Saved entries
☆ ☆ ☆
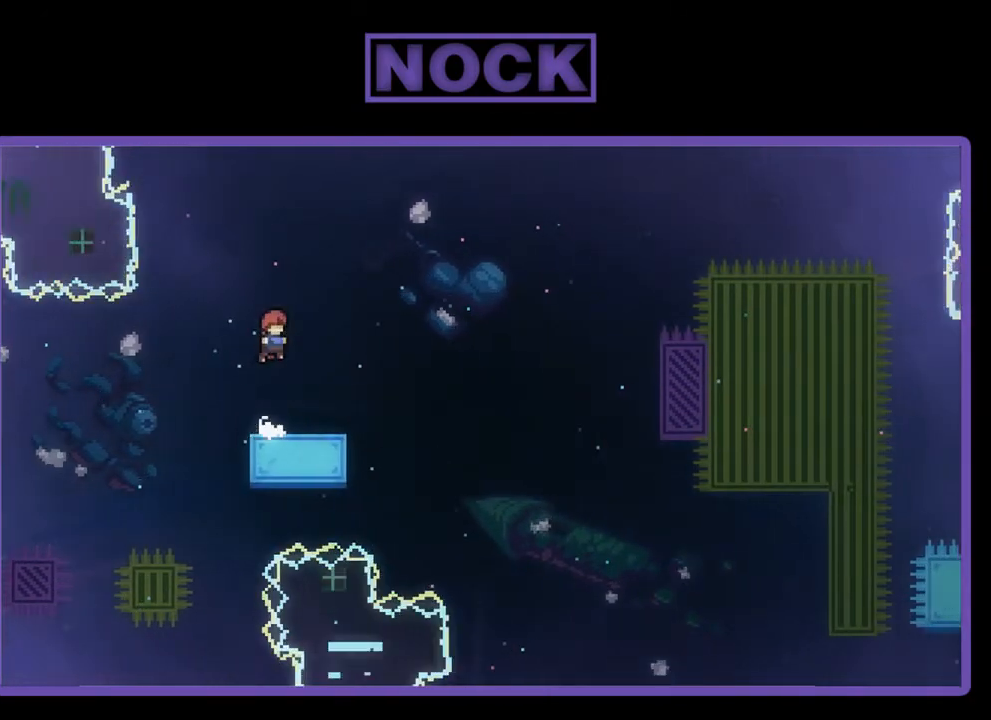
{"buttons": ["CROSS", "R2", "DPAD_RIGHT"], "left_stick": "center", "events": [[17, "CROSS", "up"], [250, "CIRCLE", "down"], [283, "DPAD_DOWN", "down"], [283, "DPAD_RIGHT", "down"], [383, "CIRCLE", "up"], [450, "DPAD_DOWN", "up"], [483, "CROSS", "down"]]}
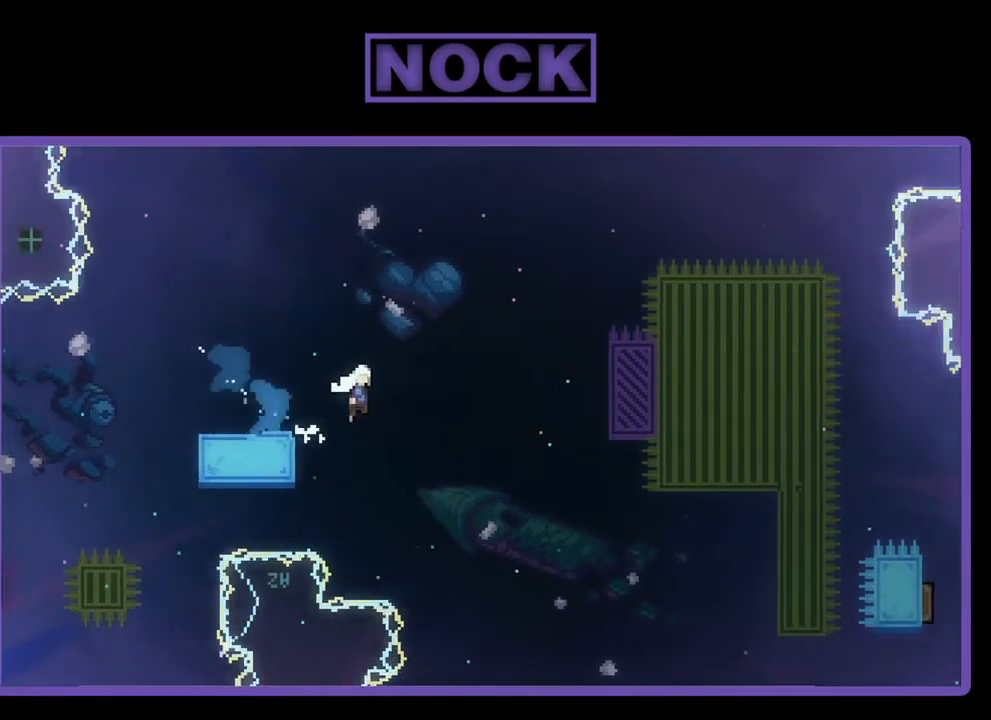
{"buttons": ["CIRCLE", "R2", "DPAD_UP"], "left_stick": "center", "events": [[350, "DPAD_UP", "down"], [417, "CROSS", "up"], [450, "DPAD_RIGHT", "up"], [483, "CIRCLE", "down"]]}
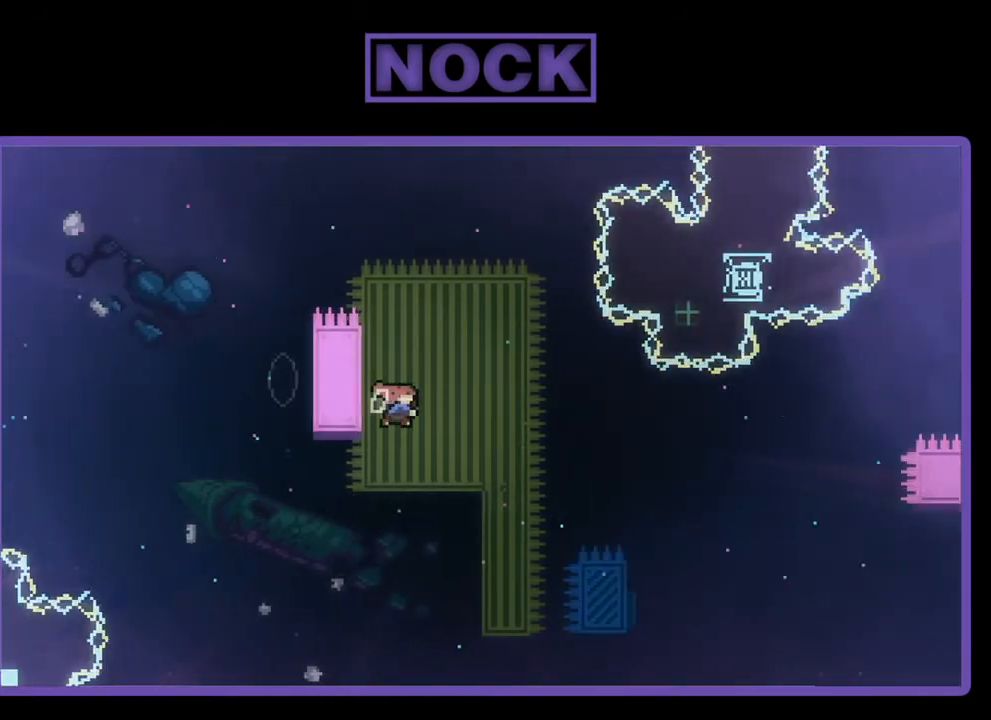
{"buttons": ["R2"], "left_stick": "center", "events": [[217, "DPAD_LEFT", "down"], [250, "CIRCLE", "up"], [383, "DPAD_LEFT", "up"], [383, "DPAD_UP", "up"]]}
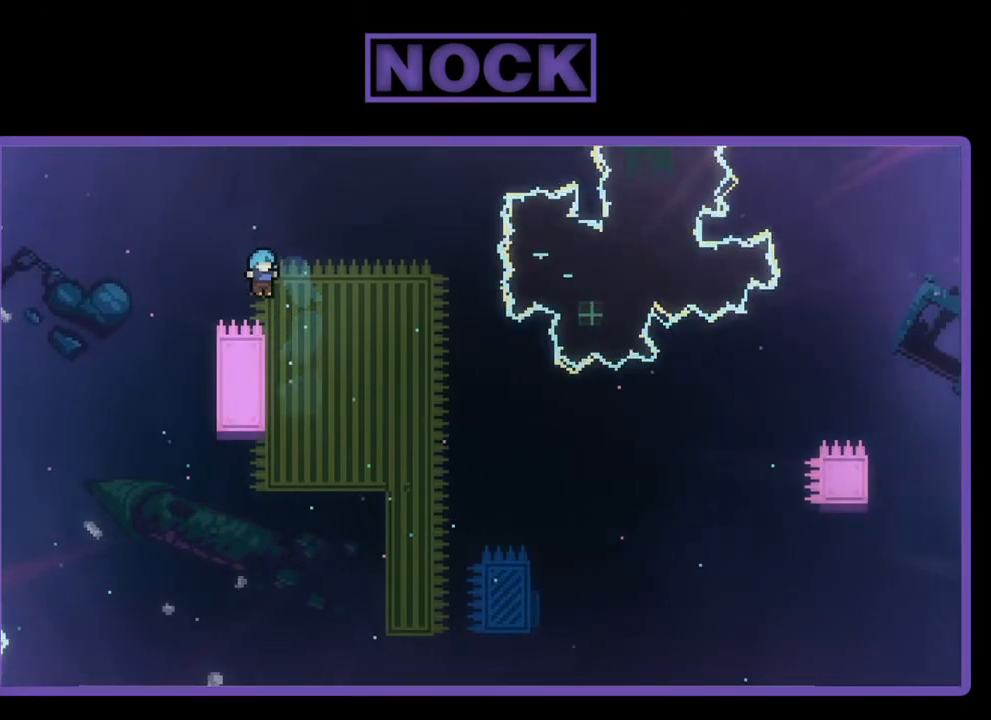
{"buttons": ["R2", "DPAD_UP", "DPAD_LEFT"], "left_stick": "center", "events": [[17, "DPAD_RIGHT", "down"], [183, "DPAD_RIGHT", "up"], [283, "DPAD_LEFT", "down"], [450, "DPAD_UP", "down"]]}
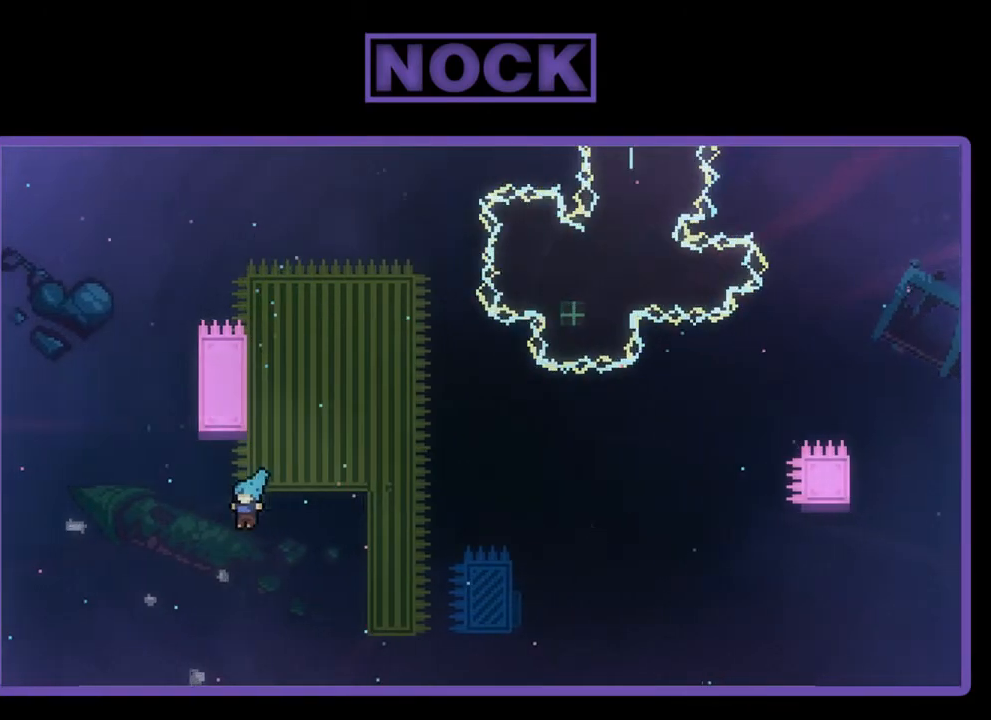
{"buttons": [], "left_stick": "center", "events": [[117, "DPAD_LEFT", "up"], [150, "DPAD_UP", "up"], [150, "R2", "up"]]}
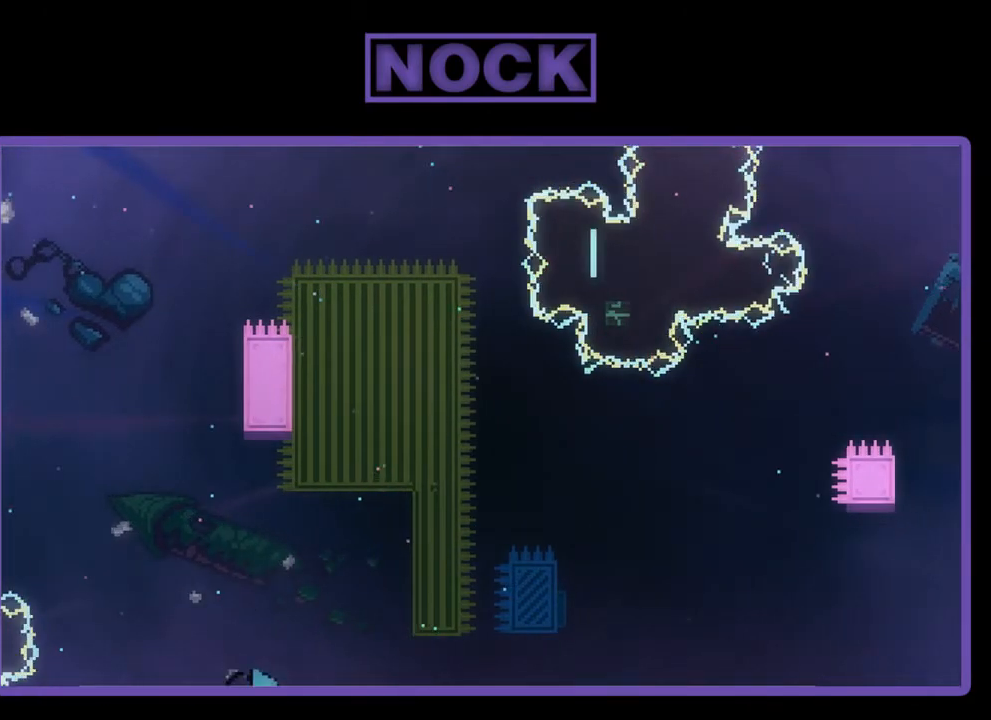
{"buttons": [], "left_stick": "center", "events": []}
☆ ☆ ☆
YOUR OBJECTIVE: Please print the records above word for word, leaving every image out.

WRITTEN SOLUTION:
{"buttons": ["CROSS", "R2", "DPAD_RIGHT"], "left_stick": "center", "events": [[17, "CROSS", "up"], [250, "CIRCLE", "down"], [283, "DPAD_DOWN", "down"], [283, "DPAD_RIGHT", "down"], [383, "CIRCLE", "up"], [450, "DPAD_DOWN", "up"], [483, "CROSS", "down"]]}
{"buttons": ["CIRCLE", "R2", "DPAD_UP"], "left_stick": "center", "events": [[350, "DPAD_UP", "down"], [417, "CROSS", "up"], [450, "DPAD_RIGHT", "up"], [483, "CIRCLE", "down"]]}
{"buttons": ["R2"], "left_stick": "center", "events": [[217, "DPAD_LEFT", "down"], [250, "CIRCLE", "up"], [383, "DPAD_LEFT", "up"], [383, "DPAD_UP", "up"]]}
{"buttons": ["R2", "DPAD_UP", "DPAD_LEFT"], "left_stick": "center", "events": [[17, "DPAD_RIGHT", "down"], [183, "DPAD_RIGHT", "up"], [283, "DPAD_LEFT", "down"], [450, "DPAD_UP", "down"]]}
{"buttons": [], "left_stick": "center", "events": [[117, "DPAD_LEFT", "up"], [150, "DPAD_UP", "up"], [150, "R2", "up"]]}
{"buttons": [], "left_stick": "center", "events": []}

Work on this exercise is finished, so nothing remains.